Use sources such as:
- JobTestPrep cognitive ability test page;
- JobTestPrep free cognitive test page;
- JobTestPrep free aptitude test page;
- JobTestPrep free psychometric test page;
- Criteria CCAT official pages;
- Predictive Index Cognitive Assessment resources;
- Predictive Index sample questions page;
- Wonderlic official cognitive assessment page;
- Korn Ferry candidate assessment guide;
- Aon talent assessment products and tools;
- AssessmentDay SHL and diagrammatic reasoning pages;
- employer assessment invitation.
Verify:
- exact test name;
- exact provider;
- current number of questions;
- current time limit;
- question types;
- calculator policy;
- proctoring rules;
- whether guessing is penalized;
- score report format;
- percentile interpretation;
- employer benchmark if disclosed;
- retake rules;
- whether candidates see scores;
- current JobTestPrep product contents;
- current JobTestPrep affiliate URL;
- access duration;
- refund or guarantee terms;
- whether full simulations are included;
- whether explanations are included.
FAQ
What is a cognitive ability test?
A cognitive ability test measures reasoning, problem solving, learning ability and mental processing speed. Employers use it to evaluate how well candidates can handle new information and solve unfamiliar problems.
What questions are on a cognitive ability test?
Common question types include numerical reasoning, verbal reasoning, abstract reasoning, logical reasoning, spatial reasoning, critical thinking and problem-solving questions.
Is a cognitive ability test the same as an aptitude test?
In many hiring contexts, the terms overlap.

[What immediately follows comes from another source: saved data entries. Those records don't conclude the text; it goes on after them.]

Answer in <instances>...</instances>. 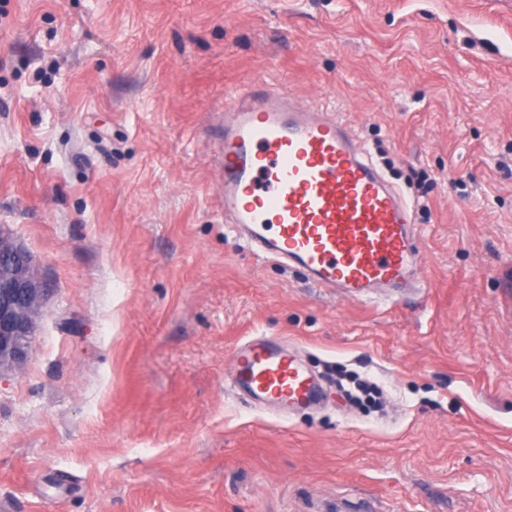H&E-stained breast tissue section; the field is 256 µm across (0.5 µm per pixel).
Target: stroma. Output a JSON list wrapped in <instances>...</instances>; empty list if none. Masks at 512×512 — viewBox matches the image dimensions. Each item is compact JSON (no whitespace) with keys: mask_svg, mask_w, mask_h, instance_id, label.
I'll return each mask as SVG.
<instances>
[{"mask_svg":"<svg viewBox=\"0 0 512 512\" xmlns=\"http://www.w3.org/2000/svg\"><path fill=\"white\" fill-rule=\"evenodd\" d=\"M259 79L401 189L423 298L345 300L226 228L225 98ZM0 231L46 288L0 372V512H512V0H0ZM255 336L326 398L225 389Z\"/></svg>","mask_w":512,"mask_h":512,"instance_id":"1","label":"stroma"}]
</instances>
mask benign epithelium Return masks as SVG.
<instances>
[{
	"label": "benign epithelium",
	"instance_id": "1",
	"mask_svg": "<svg viewBox=\"0 0 512 512\" xmlns=\"http://www.w3.org/2000/svg\"><path fill=\"white\" fill-rule=\"evenodd\" d=\"M0 371L20 367L39 313L44 286L30 257L0 233Z\"/></svg>",
	"mask_w": 512,
	"mask_h": 512
}]
</instances>
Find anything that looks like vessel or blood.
Segmentation results:
<instances>
[{
  "label": "vessel or blood",
  "mask_w": 512,
  "mask_h": 512,
  "mask_svg": "<svg viewBox=\"0 0 512 512\" xmlns=\"http://www.w3.org/2000/svg\"><path fill=\"white\" fill-rule=\"evenodd\" d=\"M224 221L257 256L301 269L318 288L370 301L421 287L414 210L337 113L268 83L231 93L224 113ZM231 386L283 412L318 404L320 378L277 338L234 353Z\"/></svg>",
  "instance_id": "obj_1"
}]
</instances>
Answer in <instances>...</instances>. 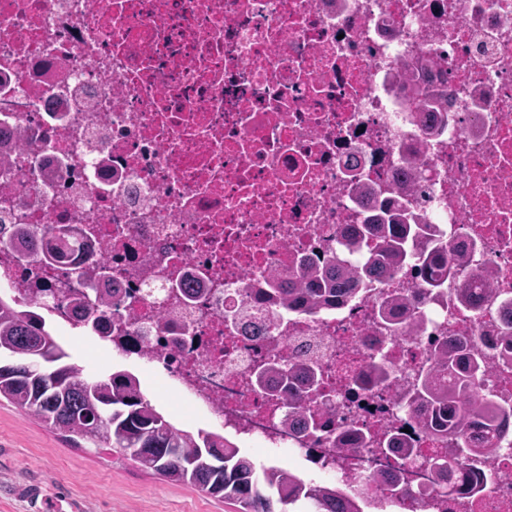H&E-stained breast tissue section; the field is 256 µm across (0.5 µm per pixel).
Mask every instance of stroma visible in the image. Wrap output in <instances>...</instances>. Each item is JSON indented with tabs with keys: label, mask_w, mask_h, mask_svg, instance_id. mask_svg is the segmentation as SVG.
<instances>
[{
	"label": "stroma",
	"mask_w": 512,
	"mask_h": 512,
	"mask_svg": "<svg viewBox=\"0 0 512 512\" xmlns=\"http://www.w3.org/2000/svg\"><path fill=\"white\" fill-rule=\"evenodd\" d=\"M0 512H235L0 402Z\"/></svg>",
	"instance_id": "1"
}]
</instances>
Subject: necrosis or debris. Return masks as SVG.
<instances>
[{
    "instance_id": "1",
    "label": "necrosis or debris",
    "mask_w": 512,
    "mask_h": 512,
    "mask_svg": "<svg viewBox=\"0 0 512 512\" xmlns=\"http://www.w3.org/2000/svg\"><path fill=\"white\" fill-rule=\"evenodd\" d=\"M429 81L440 111H409ZM0 151V223L96 225L109 262L105 335L58 262L0 249V294L37 304L57 337L157 376L198 429L288 452L364 512H512V432L494 479L460 495L403 399L436 338L512 321V0H0ZM354 176L390 196L418 180V221L469 256L447 306L417 294L411 265L323 313L256 302L360 223ZM488 271L476 305L453 301ZM392 294L414 315L397 337L378 323ZM306 339L331 377L310 408L366 429L365 444L302 429L255 388V364L301 360ZM380 358L392 382L353 390ZM477 391L512 406V353L496 351ZM401 429L404 459L383 448Z\"/></svg>"
}]
</instances>
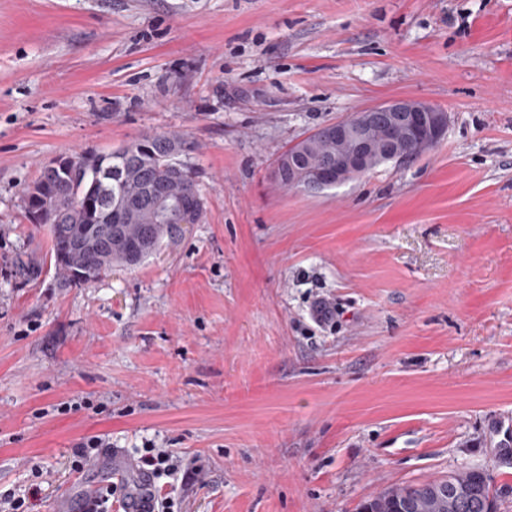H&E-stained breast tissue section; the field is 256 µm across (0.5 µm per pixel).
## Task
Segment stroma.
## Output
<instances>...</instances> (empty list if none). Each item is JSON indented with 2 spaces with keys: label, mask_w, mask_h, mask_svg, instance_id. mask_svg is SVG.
<instances>
[{
  "label": "stroma",
  "mask_w": 512,
  "mask_h": 512,
  "mask_svg": "<svg viewBox=\"0 0 512 512\" xmlns=\"http://www.w3.org/2000/svg\"><path fill=\"white\" fill-rule=\"evenodd\" d=\"M393 98L434 149L310 193L275 159ZM184 135L201 222L59 287L24 190L74 151ZM38 279L17 273L19 258ZM512 0H0V492L78 512L83 436L208 473L179 512H358L482 466L512 512Z\"/></svg>",
  "instance_id": "obj_1"
}]
</instances>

Cognitive ability tests focus on reasoning and learning ability, while aptitude tests can be broader.
Is a cognitive ability test an IQ test?
No. Cognitive ability tests may measure related reasoning skills, but they are usually designed for hiring or selection, not clinical IQ assessment.
How is a cognitive ability test scored?
Scores may be reported as raw scores, percentile ranks, scaled scores, score bands or employer-specific benchmarks.
What is a good cognitive ability test score?
A good score depends on the test, employer, role and benchmark. Percentile rank is often more useful than raw score alone.
How do I prepare for a cognitive ability test?
Identify the exact test, practice the correct question types, use timed drills, review explanations and complete full simulations before test day. Cognitive ability test practice can help when you need timed mixed simulations for employment reasoning tests.
Is JobTestPrep good for cognitive ability tests?
Yes. JobTestPrep is a strong option for employment cognitive ability tests because it offers test-specific practice, free samples, explanations and simulations.
Is free cognitive ability test practice enough?
Free practice is useful for learning the format, but paid prep is often better when the test is high-stakes and timed.
Where should I go next?
Start with Free Cognitive Test With Answers, then review Cognitive Ability Test Scores and Best Cognitive Test Prep.